Czerwona kartka dla Naniego okiem polskiego arbitra Damiana Picza:
Sytuacja nr 2 (ok. 56. minuty) - do wybitej piłki z pola karnego biegnie Nani oraz Arbeloa. Piłkę zagrywa zawodnik gości, natomiast zawodnik gospodarzy, który biegnie z wyraźnym zamiarem zagrania piłki i w ogóle nie zwraca uwagi na przeciwnika, trafia przeciwnika na wysokości klatki piersiowej wyprostowaną nogą. Słuszna decyzja sędziego dotycząca wykluczenia Naniego z gry (czerwona kartka). W takich sytuacjach interpretacja i wytyczne są następujące: przede wszystkim nie brane są pod uwagę intencje zawodnika przewiniającego oraz fakt, że nie chciał czegoś zrobić. Kolejnymi aspektami decydującymi o pokazaniu czerwonej kartki były duża siła/dynamika, z którą został wykonany atak. Atak został wykonany korkami skierowanymi w przeciwnika (stwarza to dodatkowe niebezpieczeństwo), atak narażał przeciwnika na niebezpieczeństwo odniesienia kontuzji, noga była wyprostowana. Obecne wytyczne UEFA są jasne: "nie chcemy złamanych nóg" - i tolerancja na tego typu zagrania jest bardzo mała. Co więcej, według obowiązujących wykładni, nawet zakładając, że Nani zagrałby piłkę, nie zmienia to interpretacji i kwalifikacji czynu. Przepisy bowiem stanowią jednoznacznie, że jeżeli atak zostanie wykonany w sposób nieostrożny, nierozważny czy z użyciem nieproporcjonalnej siły, to nie ma znaczenia, czy zawodnik zagrał najpierw piłkę, a później trafił w przeciwnika. Zawodnik atakujący nie musi trafić nawet w przeciwnika - ten bowiem może podskoczyć, a i tak należy taki atak kwalifikować zgodnie z dynamiką, jaką się charakteryzował. Najlepszym przykładem są derby Manchesteru w FA Cup, gdzie Vincent Kompany dostał czerwoną kartkę za faul na Nanim, gdzie Nani podskoczył, by uniknąć kontaktu z przeciwnikiem, który swój atak wykonał z użyciem nieproporcjonalnej siły, naskakując z góry i robiąc tzw. "sanki".

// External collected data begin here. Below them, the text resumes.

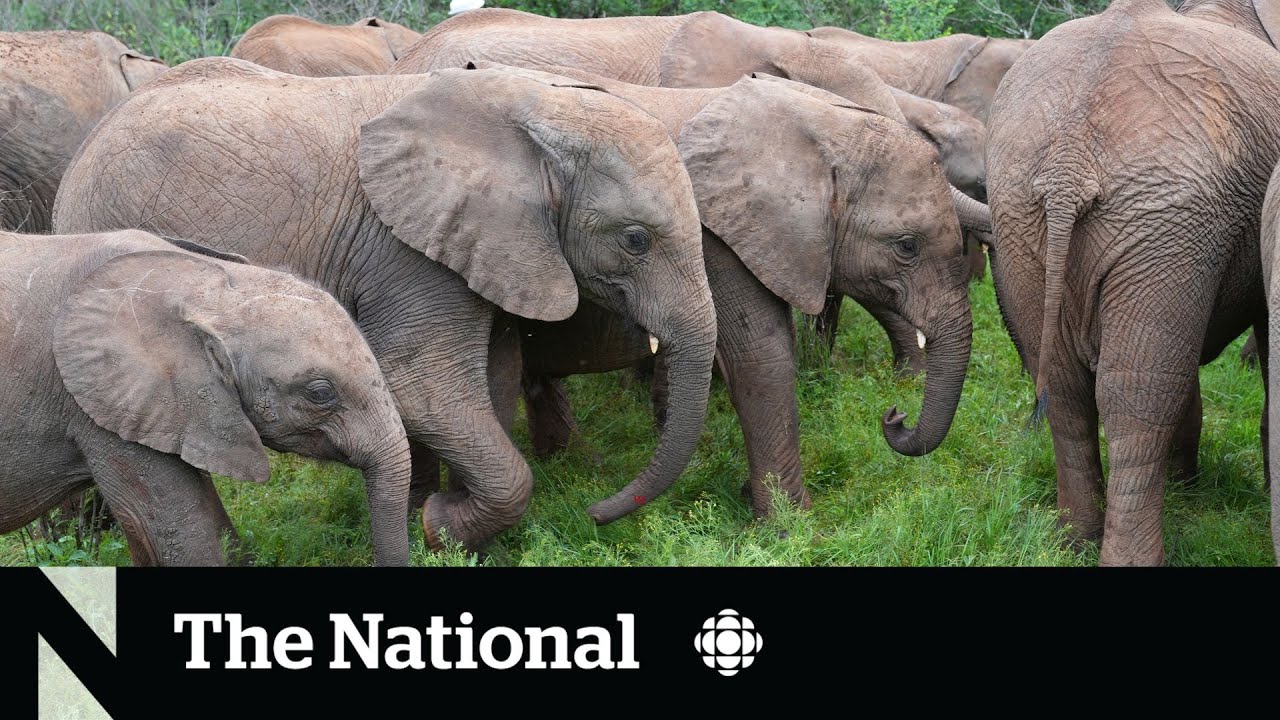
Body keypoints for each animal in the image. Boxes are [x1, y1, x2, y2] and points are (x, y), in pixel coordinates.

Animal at [53, 61, 717, 549]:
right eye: (635, 240)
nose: (594, 511)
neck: (532, 108)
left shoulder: (486, 247)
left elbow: (493, 376)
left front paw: (443, 522)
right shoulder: (407, 250)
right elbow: (422, 388)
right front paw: (440, 525)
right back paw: (80, 547)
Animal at [496, 66, 986, 514]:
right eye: (907, 247)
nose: (895, 415)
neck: (818, 128)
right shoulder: (716, 236)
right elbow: (760, 355)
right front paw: (788, 525)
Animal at [986, 0, 1280, 566]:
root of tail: (1068, 163)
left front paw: (1185, 485)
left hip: (1023, 213)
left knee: (1067, 385)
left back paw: (1073, 540)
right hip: (1166, 220)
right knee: (1138, 395)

Sytuacja nr 3 (ok. 60. minuty) - zawodnik Realu wyskakuje do główki i uderza piłkę z ok. 6 metrów od linii bramkowej w kierunku bramki. Na linii strzału znajduje się Rafael, który próbuje wybić piłkę głową, ale piłka trafia w uniesione do góry ręce. Jedynym, choć małym usprawiedliwieniem, jest bliska odległość od zawodnika zagrywającego, ale nie jest to wystarczający aspekt i w tym przypadku sędzia podejmuje błędną decyzję, ponieważ powinien podyktować rzut karny oraz wykluczyć obrońcę Man Utd (czerwona kartka) z gry za pozbawienie przeciwnika bramki. Głównym aspektem decydującym o takiej interpretacji jest fakt nienaturalnie ułożonych rąk, które poszerzają obrys ciała.
http://mufc.pl/aktualnosci/18261/okiem- ... -slusznie/
O tych sytuacjach była mowa więc je wrzuciłem całe, ten sędzia - na co dzień sympatyk ManU , dopatrzył się jeszcze dwóch karnych dla drużyny z wysp brytyjskich.